AGI - Livelli ematici elevati di glicani, strutture costituite da molecole di zucchero, potrebbero essere collegati a un rischio maggiore di sviluppare la malattia di Alzheimer. Lo suggerisce uno studio, pubblicato sulla rivista Alzheimer's & Dementia, condotto dagli scienziati del Karolinska Institutet, in Svezia.
Il gruppo di ricerca, guidato da Robin Zhou, ha valutato la correlazione tra queste molecole e la probabilità di ricevere una diagnosi di malattia neurodegenerativa. I ricercatori hanno considerato i dati relativi a 233 partecipanti allo Swedish National Study on Aging and Care in Kungsholmen (SNAC-K). I campioni sono stati raccolti tra il 2001 e il 2004 e i volontari sono stati monitorati regolarmente per un follow-up di circa 17 anni.
"Il nostro lavoro - osserva Zhou - suggerisce che i livelli ematici di glicani subiscono alterazioni notevoli nel corso della malattia di Alzheimer. La combinazione di un test della memoria e un esame del sangue potrebbe pertanto rappresentare una strategia efficace, economica e minimamente invasiva per diagnosticare tempestivamente la condizione, il che aumenterebbe notevolmente l'efficacia dei trattamenti per i pazienti".
La possibilità di riconoscere in anticipo le persone a maggior rischio di sviluppare malattie neurodegenerative è molto importante, e negli ultimi tempi sta diventando evidente la necessità pratica e finanziaria di metodi di screening non invasivi per identificare la condizione.
Il gruppo di ricerca ha dimostrato che il livello di una certa struttura glicanica nel sangue, denominata N-acetilglucosamina bisecata, può essere utilizzato per prevedere il rischio di sviluppare la malattia di Alzheimer. I glicani, spiegano gli esperti, sono molecole di zucchero che si trovano sulla superficie delle proteine.

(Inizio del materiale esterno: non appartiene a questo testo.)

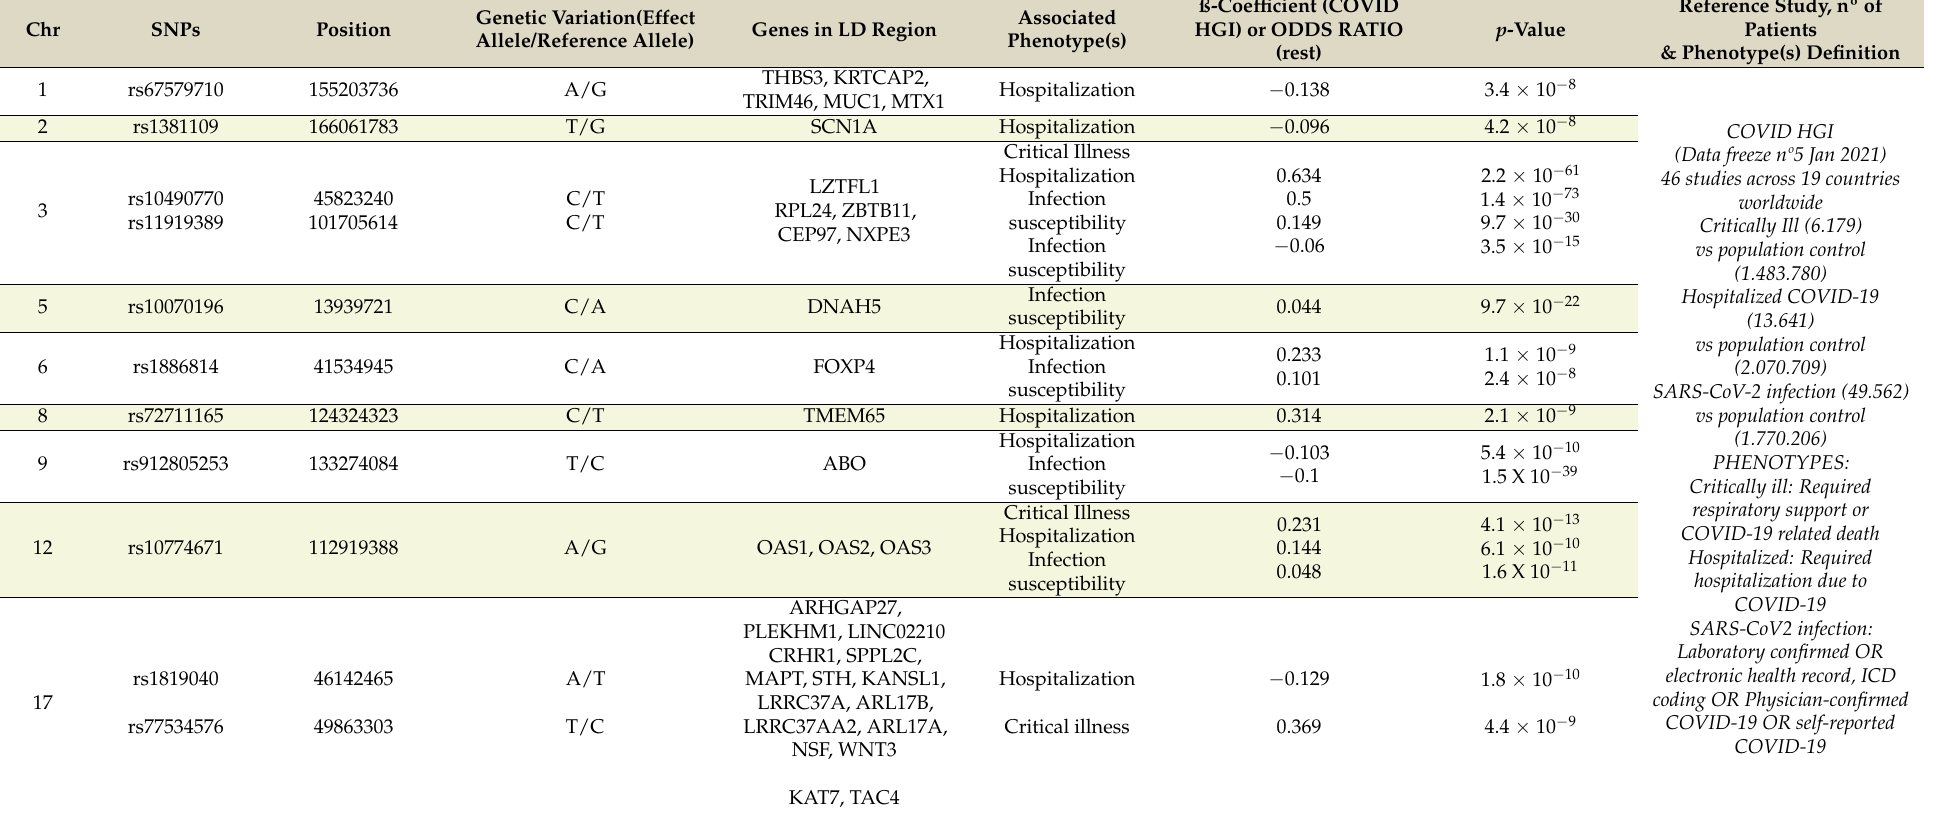
Table 1. List of SNPs significantly associated with COVID-19 risk of infection, hospitalization, or critical illness that have been identified by three of the major genetic studies that have analyzed host genetics. Chr: Chromosome. LD: linkage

"Un semplice modello statistico capace di considerare insieme i livelli di glicani e proteina tau nel sangue - aggiunge Sophia Schedin Weiss, collega e coautrice di Zhou - ha mostrato un'affidabilita' dell'80% nel riconoscere i pazienti a rischio, circa un decennio prima della manifestazione di sintomi associati all'Alzheimer. Il nostro approccio potrebbe essere davvero importante nel rilevamento precoce della malattia".